Recent

Author Topic: The function ReadLn(file, str) ignores tab characters.  (Read 1371 times)

Galmer

  • New Member
  • *
  • Posts: 10
The function ReadLn(file, str) ignores tab characters.
« on: April 07, 2024, 01:02:27 pm »
Hi all!
Tell me why the ReadLn function ignores tab characters when reading from a file?

I have a file in which the data is separated by tab characters, but when this function reads from the file, no tab characters are found. At the same time, if you use the Read(file, char) function, the tab character (#10) is detected.

If nothing can be done about this, can someone tell me how to create strings character by character? I'm just new to Pascal, before this I programmed more in C.

Thaddy

  • Hero Member
  • *****
  • Posts: 15507
  • Censorship about opinions does not belong here.
Re: The function ReadLn(file, str) ignores tab characters.
« Reply #1 on: April 07, 2024, 01:08:54 pm »
The TAB character is #9, NOT #10: that is a linefeed (LF).(that is the same in C, btw)
It ignores the linefeed, because it is not needed for readln, depending on platform. You can use the predefined constant sLineBreak for cross-platform use.(or sLineEnding, which is the same)
These resolve to #13#10 on Windows and DOS and family and just #10 on Unix. On the windows/dos family readln does not have to read the #10 part if #13 is encountered. #13 means CR, a carriage return, again same in C.
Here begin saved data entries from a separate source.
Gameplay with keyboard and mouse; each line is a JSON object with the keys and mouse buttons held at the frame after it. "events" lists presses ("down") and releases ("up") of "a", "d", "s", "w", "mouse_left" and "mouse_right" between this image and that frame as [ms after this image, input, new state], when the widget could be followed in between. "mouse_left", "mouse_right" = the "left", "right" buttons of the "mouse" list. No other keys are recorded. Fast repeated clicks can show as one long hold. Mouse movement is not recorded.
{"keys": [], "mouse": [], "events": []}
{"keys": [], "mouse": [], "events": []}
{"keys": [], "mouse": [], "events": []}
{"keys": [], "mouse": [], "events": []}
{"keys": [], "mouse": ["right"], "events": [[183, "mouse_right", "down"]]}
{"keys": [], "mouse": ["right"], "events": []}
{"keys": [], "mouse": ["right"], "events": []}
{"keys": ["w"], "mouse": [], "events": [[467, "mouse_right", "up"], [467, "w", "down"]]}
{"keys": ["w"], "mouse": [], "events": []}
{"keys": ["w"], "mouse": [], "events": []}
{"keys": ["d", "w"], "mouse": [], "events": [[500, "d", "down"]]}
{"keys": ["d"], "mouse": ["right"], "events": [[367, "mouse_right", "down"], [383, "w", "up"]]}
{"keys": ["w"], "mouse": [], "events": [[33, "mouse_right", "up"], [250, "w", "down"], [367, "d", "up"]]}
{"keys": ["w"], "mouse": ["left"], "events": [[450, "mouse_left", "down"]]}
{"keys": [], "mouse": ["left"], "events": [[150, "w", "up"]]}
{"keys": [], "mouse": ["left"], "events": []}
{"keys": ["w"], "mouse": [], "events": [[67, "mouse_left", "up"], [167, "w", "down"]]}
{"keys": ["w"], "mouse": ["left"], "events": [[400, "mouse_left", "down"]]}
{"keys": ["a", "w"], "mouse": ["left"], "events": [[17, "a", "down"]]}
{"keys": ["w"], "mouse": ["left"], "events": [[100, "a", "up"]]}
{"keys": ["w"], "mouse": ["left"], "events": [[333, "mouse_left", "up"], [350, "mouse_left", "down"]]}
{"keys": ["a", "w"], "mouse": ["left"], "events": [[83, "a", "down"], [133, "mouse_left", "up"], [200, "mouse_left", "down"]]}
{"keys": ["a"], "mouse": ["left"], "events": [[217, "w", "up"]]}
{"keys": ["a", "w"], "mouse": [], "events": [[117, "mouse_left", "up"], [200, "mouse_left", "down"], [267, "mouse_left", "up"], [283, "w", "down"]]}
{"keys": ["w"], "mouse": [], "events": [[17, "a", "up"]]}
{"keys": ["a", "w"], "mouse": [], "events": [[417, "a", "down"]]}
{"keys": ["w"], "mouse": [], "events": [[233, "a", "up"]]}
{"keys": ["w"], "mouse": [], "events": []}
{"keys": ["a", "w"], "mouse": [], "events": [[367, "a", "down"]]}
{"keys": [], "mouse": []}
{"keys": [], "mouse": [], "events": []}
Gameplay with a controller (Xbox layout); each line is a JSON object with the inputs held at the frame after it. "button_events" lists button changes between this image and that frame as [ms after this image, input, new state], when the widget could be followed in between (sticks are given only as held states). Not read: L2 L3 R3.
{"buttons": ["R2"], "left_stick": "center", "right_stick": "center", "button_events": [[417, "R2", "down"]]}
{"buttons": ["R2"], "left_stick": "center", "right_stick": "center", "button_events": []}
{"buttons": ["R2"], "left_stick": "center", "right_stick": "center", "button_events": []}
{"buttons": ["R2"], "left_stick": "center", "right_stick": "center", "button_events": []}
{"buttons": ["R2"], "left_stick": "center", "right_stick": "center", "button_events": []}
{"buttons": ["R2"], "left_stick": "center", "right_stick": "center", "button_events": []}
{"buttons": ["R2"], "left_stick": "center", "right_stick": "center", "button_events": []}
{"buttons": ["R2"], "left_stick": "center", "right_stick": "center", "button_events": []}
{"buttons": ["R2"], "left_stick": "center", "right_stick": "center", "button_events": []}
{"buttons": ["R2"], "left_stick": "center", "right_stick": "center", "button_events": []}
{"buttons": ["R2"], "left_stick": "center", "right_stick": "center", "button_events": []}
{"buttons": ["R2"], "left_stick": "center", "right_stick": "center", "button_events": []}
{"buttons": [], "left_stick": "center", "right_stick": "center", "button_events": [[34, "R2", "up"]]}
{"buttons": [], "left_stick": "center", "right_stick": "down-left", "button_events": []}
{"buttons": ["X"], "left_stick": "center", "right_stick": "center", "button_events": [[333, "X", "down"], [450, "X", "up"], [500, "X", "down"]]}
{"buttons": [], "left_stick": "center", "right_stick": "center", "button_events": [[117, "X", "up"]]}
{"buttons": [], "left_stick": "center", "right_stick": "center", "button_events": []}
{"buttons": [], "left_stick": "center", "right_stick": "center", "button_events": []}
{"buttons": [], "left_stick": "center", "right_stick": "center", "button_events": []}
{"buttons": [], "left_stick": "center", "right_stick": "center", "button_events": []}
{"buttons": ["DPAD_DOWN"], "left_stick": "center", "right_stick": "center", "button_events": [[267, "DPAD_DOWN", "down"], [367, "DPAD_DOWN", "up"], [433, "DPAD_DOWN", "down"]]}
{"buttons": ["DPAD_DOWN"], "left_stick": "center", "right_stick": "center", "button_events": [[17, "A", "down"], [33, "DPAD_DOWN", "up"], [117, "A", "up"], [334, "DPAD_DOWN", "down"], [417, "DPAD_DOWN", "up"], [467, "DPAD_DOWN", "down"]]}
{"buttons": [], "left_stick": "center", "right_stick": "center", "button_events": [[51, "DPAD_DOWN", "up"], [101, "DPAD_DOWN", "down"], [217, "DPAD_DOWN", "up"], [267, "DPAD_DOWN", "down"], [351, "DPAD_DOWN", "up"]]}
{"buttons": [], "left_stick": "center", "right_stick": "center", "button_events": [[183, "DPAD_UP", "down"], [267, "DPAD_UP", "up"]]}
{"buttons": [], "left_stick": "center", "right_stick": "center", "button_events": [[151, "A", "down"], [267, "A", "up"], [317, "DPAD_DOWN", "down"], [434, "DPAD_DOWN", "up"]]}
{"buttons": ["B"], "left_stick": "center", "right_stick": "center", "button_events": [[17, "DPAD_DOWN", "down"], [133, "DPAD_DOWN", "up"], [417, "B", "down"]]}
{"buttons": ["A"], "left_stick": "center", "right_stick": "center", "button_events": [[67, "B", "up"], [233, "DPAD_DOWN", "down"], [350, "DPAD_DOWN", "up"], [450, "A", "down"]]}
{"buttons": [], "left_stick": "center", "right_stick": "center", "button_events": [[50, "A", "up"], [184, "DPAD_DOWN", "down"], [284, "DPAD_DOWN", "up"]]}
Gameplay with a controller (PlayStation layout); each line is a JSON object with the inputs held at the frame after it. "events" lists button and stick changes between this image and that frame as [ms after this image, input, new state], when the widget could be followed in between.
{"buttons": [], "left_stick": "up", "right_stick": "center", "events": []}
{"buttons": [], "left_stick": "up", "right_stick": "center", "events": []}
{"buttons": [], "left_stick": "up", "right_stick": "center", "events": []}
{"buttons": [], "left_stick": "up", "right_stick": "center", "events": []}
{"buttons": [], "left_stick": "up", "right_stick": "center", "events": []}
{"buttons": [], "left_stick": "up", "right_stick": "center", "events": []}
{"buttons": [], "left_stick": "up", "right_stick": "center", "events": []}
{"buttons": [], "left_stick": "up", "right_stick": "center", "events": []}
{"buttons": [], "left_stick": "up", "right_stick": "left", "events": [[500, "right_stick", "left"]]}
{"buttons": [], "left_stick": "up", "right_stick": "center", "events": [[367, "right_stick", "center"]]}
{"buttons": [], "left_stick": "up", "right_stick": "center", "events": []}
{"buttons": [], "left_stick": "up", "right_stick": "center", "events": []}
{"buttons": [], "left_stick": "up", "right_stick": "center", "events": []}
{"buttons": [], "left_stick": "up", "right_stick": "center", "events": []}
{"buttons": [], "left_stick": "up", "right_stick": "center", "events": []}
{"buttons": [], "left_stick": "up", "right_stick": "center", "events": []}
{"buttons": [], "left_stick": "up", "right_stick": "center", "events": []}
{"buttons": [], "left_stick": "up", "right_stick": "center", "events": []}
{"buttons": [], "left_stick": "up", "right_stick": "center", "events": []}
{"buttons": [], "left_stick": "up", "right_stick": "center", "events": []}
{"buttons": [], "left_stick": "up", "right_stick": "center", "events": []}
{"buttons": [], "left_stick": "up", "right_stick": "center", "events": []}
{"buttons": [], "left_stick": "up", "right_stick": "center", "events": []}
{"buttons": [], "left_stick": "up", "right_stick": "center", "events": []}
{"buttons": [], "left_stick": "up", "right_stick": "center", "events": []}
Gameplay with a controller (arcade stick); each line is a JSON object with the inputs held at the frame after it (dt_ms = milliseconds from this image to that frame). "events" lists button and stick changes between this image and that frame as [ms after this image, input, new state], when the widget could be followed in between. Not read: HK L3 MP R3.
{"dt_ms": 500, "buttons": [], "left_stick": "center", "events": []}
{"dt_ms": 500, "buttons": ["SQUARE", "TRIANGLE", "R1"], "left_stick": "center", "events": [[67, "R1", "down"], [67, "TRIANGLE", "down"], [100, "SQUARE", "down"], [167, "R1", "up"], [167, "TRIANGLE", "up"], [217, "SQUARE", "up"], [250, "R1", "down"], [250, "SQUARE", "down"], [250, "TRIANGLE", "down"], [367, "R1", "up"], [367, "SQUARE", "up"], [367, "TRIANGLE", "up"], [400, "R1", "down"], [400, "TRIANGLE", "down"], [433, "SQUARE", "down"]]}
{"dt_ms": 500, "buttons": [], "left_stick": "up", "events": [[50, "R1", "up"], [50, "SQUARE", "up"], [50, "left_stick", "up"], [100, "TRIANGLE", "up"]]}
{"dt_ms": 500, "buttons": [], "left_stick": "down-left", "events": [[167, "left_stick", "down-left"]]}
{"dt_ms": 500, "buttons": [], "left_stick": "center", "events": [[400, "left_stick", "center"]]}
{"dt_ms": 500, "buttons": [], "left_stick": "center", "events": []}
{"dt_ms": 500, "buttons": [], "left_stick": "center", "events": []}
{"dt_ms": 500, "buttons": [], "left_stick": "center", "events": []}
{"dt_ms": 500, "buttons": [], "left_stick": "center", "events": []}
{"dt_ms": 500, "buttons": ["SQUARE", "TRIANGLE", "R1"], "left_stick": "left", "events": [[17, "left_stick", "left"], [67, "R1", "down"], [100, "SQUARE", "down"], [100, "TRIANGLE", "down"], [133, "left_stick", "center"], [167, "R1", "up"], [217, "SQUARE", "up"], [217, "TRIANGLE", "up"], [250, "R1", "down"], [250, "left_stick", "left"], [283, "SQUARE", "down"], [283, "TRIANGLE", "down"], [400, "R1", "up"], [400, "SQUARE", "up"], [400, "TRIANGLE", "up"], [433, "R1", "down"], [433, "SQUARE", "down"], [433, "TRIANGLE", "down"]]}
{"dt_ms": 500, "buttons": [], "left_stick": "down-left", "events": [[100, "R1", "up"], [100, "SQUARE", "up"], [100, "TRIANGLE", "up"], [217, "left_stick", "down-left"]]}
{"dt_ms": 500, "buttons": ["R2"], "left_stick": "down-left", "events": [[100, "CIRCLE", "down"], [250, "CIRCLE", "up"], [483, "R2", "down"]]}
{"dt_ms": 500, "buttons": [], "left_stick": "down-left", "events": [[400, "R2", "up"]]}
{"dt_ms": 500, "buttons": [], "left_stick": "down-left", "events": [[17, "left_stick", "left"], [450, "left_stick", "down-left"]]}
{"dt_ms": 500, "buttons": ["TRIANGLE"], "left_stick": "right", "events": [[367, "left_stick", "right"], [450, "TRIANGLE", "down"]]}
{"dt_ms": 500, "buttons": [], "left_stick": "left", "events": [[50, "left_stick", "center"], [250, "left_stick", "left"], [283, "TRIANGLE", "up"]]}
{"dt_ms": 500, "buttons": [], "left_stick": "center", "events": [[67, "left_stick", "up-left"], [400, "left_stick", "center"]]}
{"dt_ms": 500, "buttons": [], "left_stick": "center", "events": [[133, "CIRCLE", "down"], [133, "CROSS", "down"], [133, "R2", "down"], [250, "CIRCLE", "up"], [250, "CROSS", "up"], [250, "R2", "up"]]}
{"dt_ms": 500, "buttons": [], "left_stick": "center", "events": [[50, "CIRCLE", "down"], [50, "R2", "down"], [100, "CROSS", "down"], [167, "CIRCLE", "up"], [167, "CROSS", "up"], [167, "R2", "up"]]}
Things change a bit when you are misusing strings to read binary data which is a common mistake that people coming from C make.
you can not assume * char is binary data, since char refers to a Pascal char, not a byte. If that is what you need report back and I write you a simple example on how to handle binary data that assumes * char in C.
« Last Edit: April 07, 2024, 01:26:46 pm by Thaddy »
My great hero has found the key to the highway. Rest in peace John Mayall.
Playing: "Broken Wings" in your honour. As well as taking out some mouth organs.

Galmer

  • New Member
  • *
  • Posts: 10
Re: The function ReadLn(file, str) ignores tab characters.
« Reply #2 on: April 07, 2024, 01:23:21 pm »
Thank you very much, you helped me a lot! But now I'm ashamed of my stupidity. Spending so much time simply by mixing up the number of tab characters...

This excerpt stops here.